The infrastructure for this is very mixed. Most universities will have reasonable sophisticated systems in place and most schools will have the facility to set work and send messages over the internet. What is different now is that teachers and educators who have (often effectively) used the internet to augment their practice are now having to use it as their sole tool. Most teachers will be able to set maths quizzes and direct students to good YouTube channels but few will have the time or support to review and revise their pedagogy in line with the new situation.

There is a lot of good will about. My Facebook feed is full of teachers all sharing this cut and paste message:

"Over the next few weeks if you are home-schooling / remotely / digitally educating your kids and you need assistance with understanding something that has been assigned for your child please reach out.

I'm a [subject] specialist.

I'd be happy to answer questions / support where I can."

Social media is also full of links to well known online resource banks such as Khan Academy, BBC Bitesize, OpenLearn and Seneca to name a few.
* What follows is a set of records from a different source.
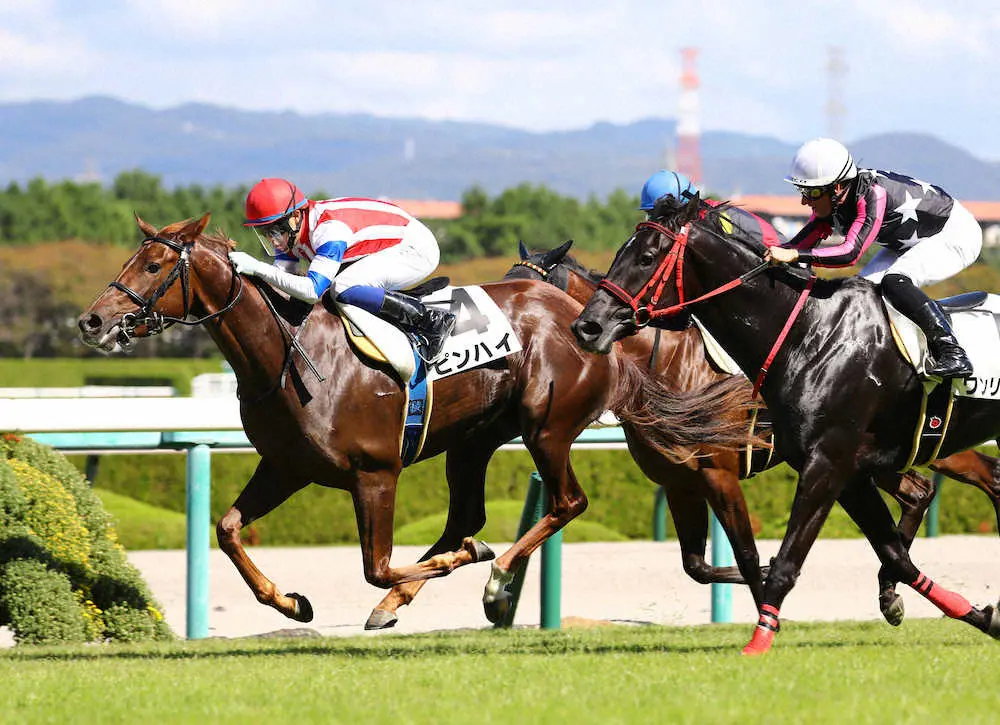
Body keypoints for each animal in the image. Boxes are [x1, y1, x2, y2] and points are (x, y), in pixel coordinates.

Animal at [76, 215, 756, 628]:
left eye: (154, 266)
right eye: (134, 258)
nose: (92, 320)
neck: (291, 355)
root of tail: (587, 321)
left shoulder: (375, 472)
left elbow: (376, 565)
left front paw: (464, 566)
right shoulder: (288, 466)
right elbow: (227, 529)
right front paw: (290, 601)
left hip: (546, 426)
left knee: (566, 503)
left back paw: (491, 571)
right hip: (474, 441)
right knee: (468, 514)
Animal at [572, 195, 1000, 652]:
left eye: (646, 257)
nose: (587, 327)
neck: (807, 334)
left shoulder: (813, 464)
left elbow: (772, 558)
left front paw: (760, 638)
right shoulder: (836, 472)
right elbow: (894, 556)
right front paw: (976, 616)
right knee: (945, 489)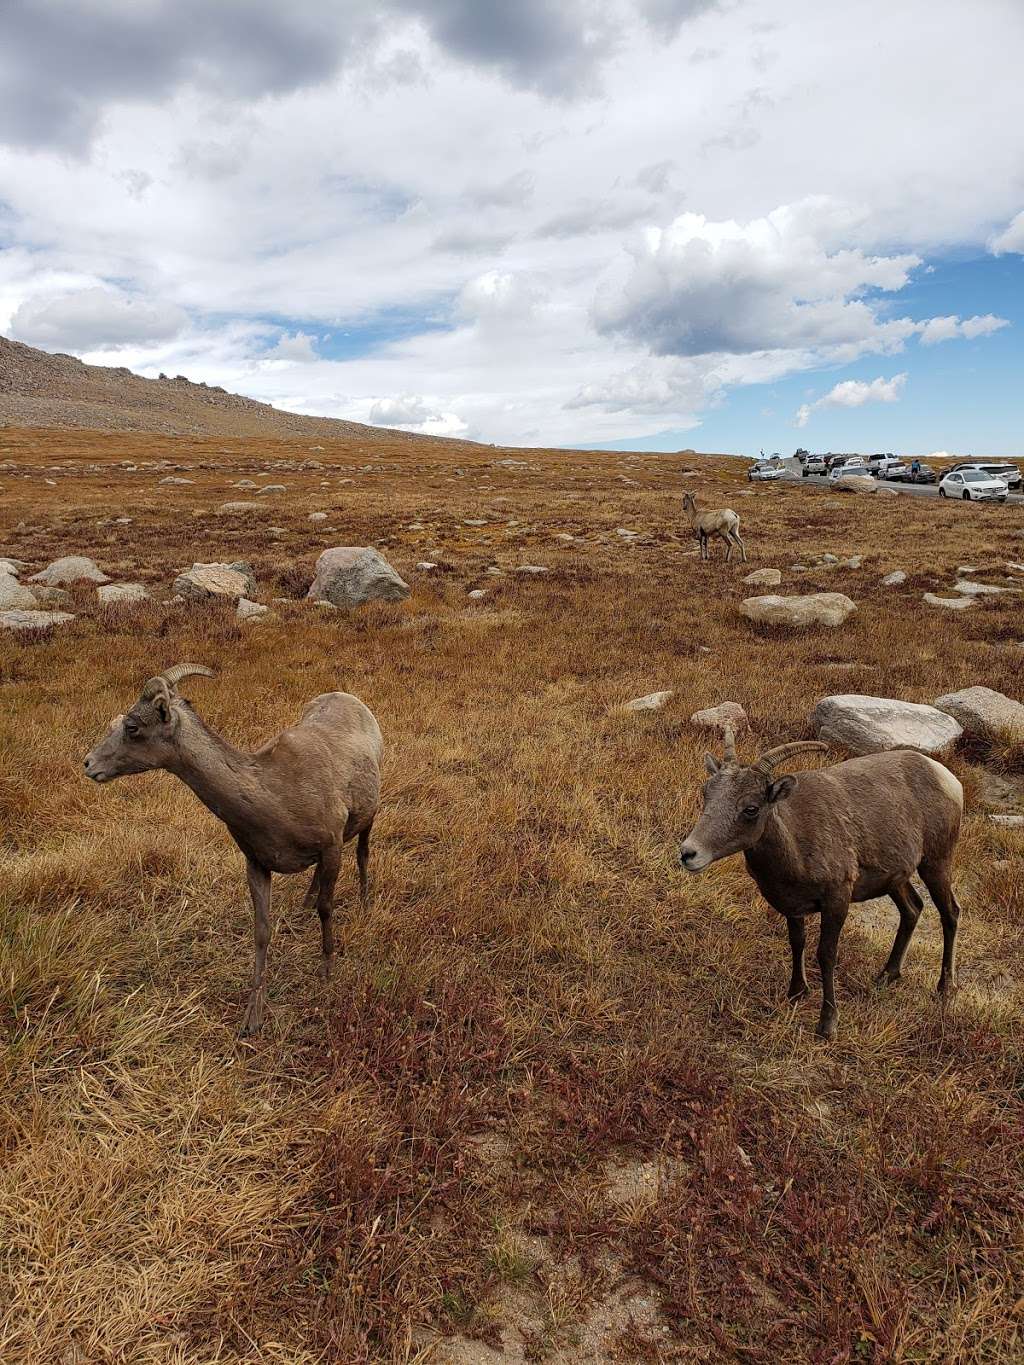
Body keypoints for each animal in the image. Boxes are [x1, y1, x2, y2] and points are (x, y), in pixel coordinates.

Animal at [85, 663, 385, 1031]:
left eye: (132, 726)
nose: (88, 764)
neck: (277, 798)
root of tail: (353, 701)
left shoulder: (330, 846)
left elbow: (326, 908)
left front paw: (328, 970)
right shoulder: (256, 862)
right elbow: (262, 931)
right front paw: (252, 1016)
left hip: (369, 816)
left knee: (363, 853)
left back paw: (366, 904)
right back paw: (302, 905)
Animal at [682, 731, 961, 1037]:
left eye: (751, 808)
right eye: (706, 793)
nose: (688, 853)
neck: (797, 845)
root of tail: (946, 777)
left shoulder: (836, 900)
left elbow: (826, 955)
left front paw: (827, 1024)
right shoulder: (792, 906)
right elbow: (797, 942)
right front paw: (796, 993)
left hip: (936, 863)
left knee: (950, 913)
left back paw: (945, 989)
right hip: (895, 879)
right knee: (912, 909)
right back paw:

Schools are sending out lists of links - perhaps acknowledging that whilst they build their own infrastructure they want their learners to engage with more general materials. Twinkl usually charge for access to their resources but are offering free subscriptions - becoming temporarily a provider of OERs!

It's all really interesting (once you distance yourself from the very real human suffering) and this crisis could well usher in a new era in which online and distance learning is better understood, studied, resourced and recognised.

On a personal note - I have a daughter home from university. She has just missed a few weeks worth of lectures and tutorials due to the university strikes. She is now at home for the 'foreseeable future' (though she's adamant that she'll return to university in April even if it is closed!). I expect her end of year exams will be cancelled - not a huge problem for a first year. She's engaged well and done well in her first two terms so I see no issue with her progressing to the second year.

I have a son in year 12. He missed two weeks of school around half term as their building was damaged by Storm Ciara. Year 12 (1st year A levels) seems the easiest group to send home! (It makes sense - they're old enough to not need parental supervision.) He has been sent a whole load of work but also a whole load of generic links to the websites I list above. He finds the idea of being taught by webinar quite entertaining. Thankfully he has a laptop, space to work and more intrinsic motivation than many his age.

I have a daughter in year 9. She is at school for two more days. We don't yet know what will be in place for her and I may well have to supervise more than I'd like to. Until yesterday she didn't even know her VLE login details. I'm banking on a (probably erroneous) assumption that year 9 isn't *that* important.

I also have a son who lives and works as a teacher in China. He's the safest of us all right now!

I have friends with children who have had their GCSE and A level exams cancelled. It's really hard for those who are well prepared and read, and those for whom poor mock results / predicted grades were a motivation to work harder.